Mais ce que je retiendrai surtout, c’est l’atmosphère d’harmonie et d’entente qui existe entre les élus et la population, entre le maire, ses conseillers communaux, l’adjoint au chef de district et les ray-amand-reny du lieu, tous rassemblés pour le lancement du nouveau chantier. Quand Tana se disperse en luttes de pouvoir, les gens d’Ambatofinandrahana creusent le sillon du développement et bâtissent sur le consensus social. Voilà une source d’inspiration pour nous tous.

L’UE solidaire

Parce que le bien-être des européens dépend étroitement de leur insertion dans l’économie mondiale, l’UE a toutes les raisons de se montrer solidaire, même en période de crise.

A la conférence de Doha en décembre, et au G20 de Londres en avril dernier, l’Union a réaffirmé son engagement pour le financement du développement. La tentation protectionniste a été écartée. Le défi écologique est désormais pris au sérieux par tous, comme on le verra à Copenhague.

Il y aura donc demain plus de ressources, et plus d’opportunités, pour les pays en développement, et d’abord pour les plus pauvres d’entre eux, dont Madagascar fait partie.

A Madagascar, les actions de coopération se poursuivent partout où cela est possible, en attendant les décisions que l’UE prendra à l’issue du dialogue politique. Notre engagement auprès des populations dans la lutte contre la pauvreté n’a pas faibli, et les moyens humains et financiers à mobiliser au titre du 10 ème FED restent considérables.

Ce qui a changé, bien sûr, ce sont les conditions politiques et la nature juridique des relations que nous pouvons entretenir avec les pouvoirs publics.

La crise ne remet pas en cause nos engagements, mais elle porte atteinte au partenariat qui est au cœur de la coopération européenne. Dans la résolution qu’il a adoptée cette semaine à Strasbourg, le Parlement européen s’est exprimé très clairement à cet égard.

Le dialogue politique que l’UE ouvrira très prochainement avec les autorités de la transition, les autres forces politiques et la société civile nous permettra de mieux comprendre les Page 4 4 changements en cours, les attentes de chacun et de mesurer le chemin à parcourir pour restaurer le respect des éléments essentiels de Cotonou. Nous le mènerons en étroite liaison avec le Groupe de Contact International récemment établi à Addis Abeba. Je me réjouis d’avance qu’à cette occasion, les Ambassadeurs de plusieurs Etats Membres s’apprêtent à nous rejoindre.

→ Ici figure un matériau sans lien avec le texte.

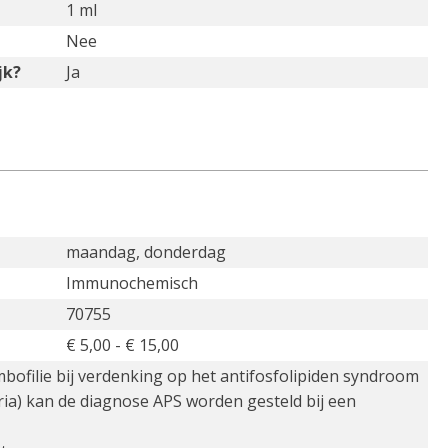
1 ml
Nee
jk?
Ja
maandag, donderdag
Immunochemisch
70755
€ 5,00 - € 15,00
bofilie bij verdenking op het antifosfolipiden syndroom
ria) kan de diagnose APS worden gesteld bij een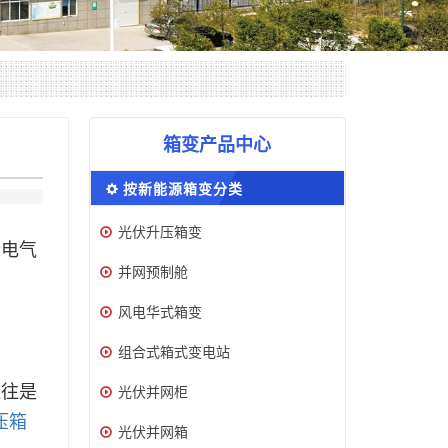
箱变产品中心
按新能源箱变分类
光伏升压箱变
套电气
并网预制舱
风电华式箱变
组合式箱式变电站
往往是
光伏并网柜
压箱
光伏并网箱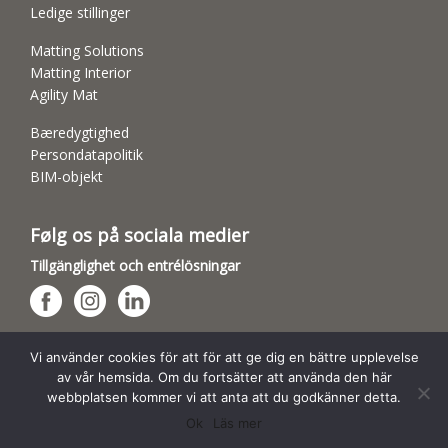
Ledige stillinger
Matting Solutions
Matting Interior
Agility Mat
Bæredygtighed
Persondatapolitik
BIM-objekt
Følg os på sociala medier
Tillgänglighet och entrélösningar
Hundsporthallar
Vi använder cookies för att för att ge dig en bättre upplevelse
av vår hemsida. Om du fortsätter att använda den här
webbplatsen kommer vi att anta att du godkänner detta.
Ok
Läs mer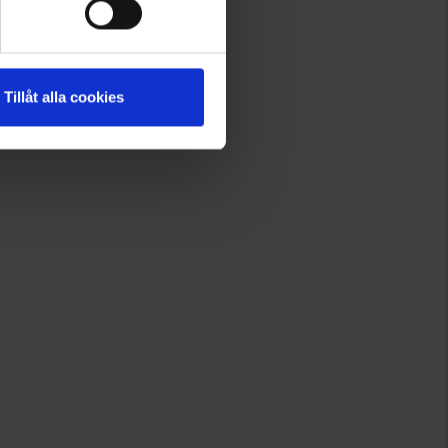
Tillåt alla cookies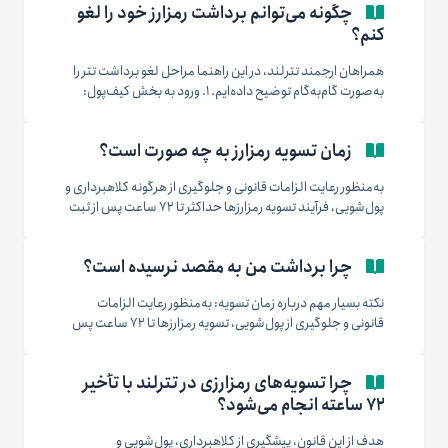
چگونه می‌توانم برداشت رمزارز خود را لغو
درخواست برداشت: پس از ثبت درخواست برداشت و وارد کردن
کنم؟
کد...
همراهان ارجمند تترلند، در این راهنما مراحل لغو برداشت تتر را
به‌صورت گام‌به‌گام توضیح داده‌ایم. ۱. ورود به بخش کیف‌پول:
ابتدا وارد بخش کیف‌پول شده و سپس وارد بخش برداشت
شوید. ۲. مشاهده تاریخچه برداشت‌ها: در انتهای صفحه، لیستی
زمان تسویه رمزارز به چه صورت است؟
از برداشت‌های در حال انجام نمایش داده می‌شود. ۳. انتخاب
برداشت...
به‌منظور رعایت الزامات قانونی و جلوگیری از هرگونه کلاهبرداری و
پول‌شویی، فرآیند تسویه رمزارزها حداکثر تا ۷۲ ساعت پس از ثبت
درخواست برداشت توسط کاربر انجام می‌شود. زمان دقیق و
نحوه‌ی تسویه به عواملی مانند نوع رمزارز، شبکه‌ی انتقال، مبلغ
چرا برداشت من به مقصد نرسیده است؟
تراکنش و زمان ثبت سفارش بستگی دارد. تترلند همواره تلاش...
نکته بسیار مهم درباره زمان تسویه: به‌منظور رعایت الزامات
قانونی و جلوگیری از پول‌شویی، تسویه رمزارزها تا ۷۲ ساعت پس
از ثبت درخواست انجام می‌شود. همچنین زمان انجام تسویه بسته
به نوع شبکه، مبلغ تراکنش، زمان ثبت سفارش و شرایط شبکه
چرا تسویه‌های رمزارزی در تترلند با تأخیر
بلاک‌چین ممکن است متغیر باشد. در صورتی که تراکنش...
۷۲ ساعته انجام می‌شود؟
هدف از این قانون، پیشگیری از کلاهبرداری، پول‌شویی و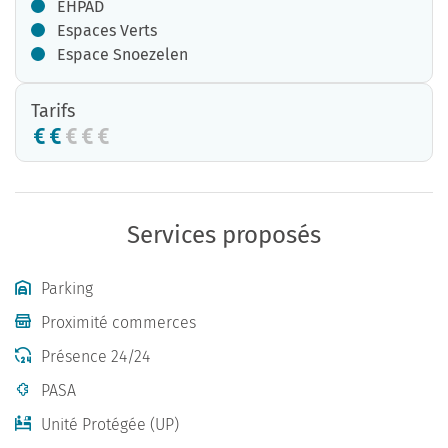
EHPAD
Espaces Verts
Espace Snoezelen
Tarifs
Services proposés
Parking
Proximité commerces
Présence 24/24
PASA
Unité Protégée (UP)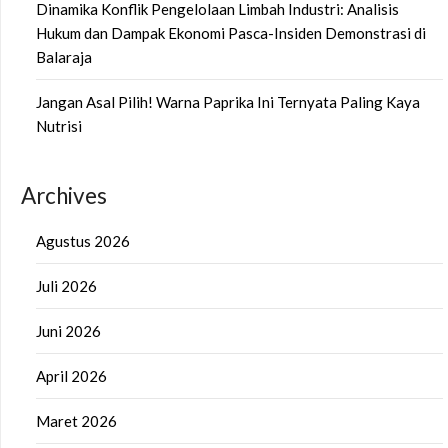
Dinamika Konflik Pengelolaan Limbah Industri: Analisis
Hukum dan Dampak Ekonomi Pasca-Insiden Demonstrasi di
Balaraja
Jangan Asal Pilih! Warna Paprika Ini Ternyata Paling Kaya
Nutrisi
Archives
Agustus 2026
Juli 2026
Juni 2026
April 2026
Maret 2026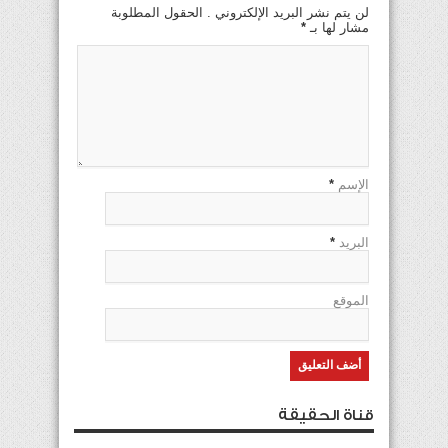
لن يتم نشر البريد الإلكتروني . الحقول المطلوبة
مشار لها بـ
*
الإسم
*
البريد
*
الموقع
قناة الحقيقة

Dans l’Accord de Cotonou qui lie Madagascar et l’UE, le lien n’est pas innocent entre valeurs politiques et coopération économique. Il est délibéré. Pour les ACP, comme pour l’UE, il signifie qu’un développement durable ne s’obtient pas seulement par un taux de croissance. Le développement requiert d’abord le respect de l’Homme dans sa dignité, et une attention constante à la justice et à l’équité sociale. C’est sans doute une des leçons du passé récent. C’est surtout une leçon pour l’avenir.

Conclusion

En cette Journée du 9 mai, je voudrais conclure mon propos sur un message de confiance, et renvoyer vers l’opinion européenne l’image d’Ambatofinandrahana : celle d’un peuple qui vit loin de la capitale et des intrigues politiques, qui a gardé le sens du vivre-ensemble, et qui tourne ses énergies vers demain.